Zhivko Todorov
ALL CASE STUDIES

CASE 62 · FORTE · 2024

RDS PROXYAURORAREAD-REPLICACONNECTION POOLING

Read replicas the application actually uses.

A B2B analytics platform had four Aurora read replicas that the application sent zero traffic to. Every query went to the writer. The writer had been scaled up four times in two years. We introduced RDS Proxy with read-only endpoints and the application started using the replicas the next day.

INDUSTRY

B2B analytics

DOMAIN

RELIABILITY

DELIVERED

2024

STACK

RDS PROXY·AURORA POSTGRES·PGCAT (TRANSITIONAL)·CLOUDWATCH METRICS·PERFORMANCE INSIGHTS

RESULTS

What changed, by the numbers.

WRITER LOAD

−63%

CPU + IOPS

REPLICA USAGE

0% → 41%

OF QUERY VOLUME

WRITER INSTANCE CLASS

SCALED DOWN

r6g.8xl → r6g.4xl

MONTHLY DB COST

−32%

NET

HOW IT WENT

The application had been written when read replicas were "a problem for later." Later arrived. The team had read replicas provisioned but no clean way to route reads to them — the ORM didn’t differentiate, and surgically marking each query type was a months-long refactor nobody wanted to start.

RDS Proxy with a separate read-only endpoint solved the routing problem at the proxy layer.

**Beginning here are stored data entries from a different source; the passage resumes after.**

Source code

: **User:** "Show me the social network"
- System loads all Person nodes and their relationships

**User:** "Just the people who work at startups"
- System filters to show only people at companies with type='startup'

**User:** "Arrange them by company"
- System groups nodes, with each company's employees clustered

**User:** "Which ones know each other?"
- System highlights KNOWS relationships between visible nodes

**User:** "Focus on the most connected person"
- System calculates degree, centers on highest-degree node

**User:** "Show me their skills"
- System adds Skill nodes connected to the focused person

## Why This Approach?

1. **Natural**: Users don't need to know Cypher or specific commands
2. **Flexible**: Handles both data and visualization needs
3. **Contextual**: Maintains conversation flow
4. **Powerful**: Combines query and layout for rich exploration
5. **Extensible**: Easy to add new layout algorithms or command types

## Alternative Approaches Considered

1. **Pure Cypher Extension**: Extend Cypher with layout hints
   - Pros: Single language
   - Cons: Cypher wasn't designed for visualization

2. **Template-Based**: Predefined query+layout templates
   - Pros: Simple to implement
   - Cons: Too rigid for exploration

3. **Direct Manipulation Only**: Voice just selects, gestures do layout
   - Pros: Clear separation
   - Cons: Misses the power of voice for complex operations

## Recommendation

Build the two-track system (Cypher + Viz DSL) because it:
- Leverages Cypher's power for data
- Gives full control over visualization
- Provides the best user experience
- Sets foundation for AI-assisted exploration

We added a thin SDK wrapper that the team adopted gradually — read-heavy endpoints first (reporting, dashboards), then the medium-traffic ones. The transactional writes stayed on the writer.

Within four weeks 41% of query volume was hitting replicas. The writer’s CPU dropped to a healthy 38% baseline. We scaled the writer down a class, which dropped the DB bill 32% net. The remaining read-heavy refactors continued in the background.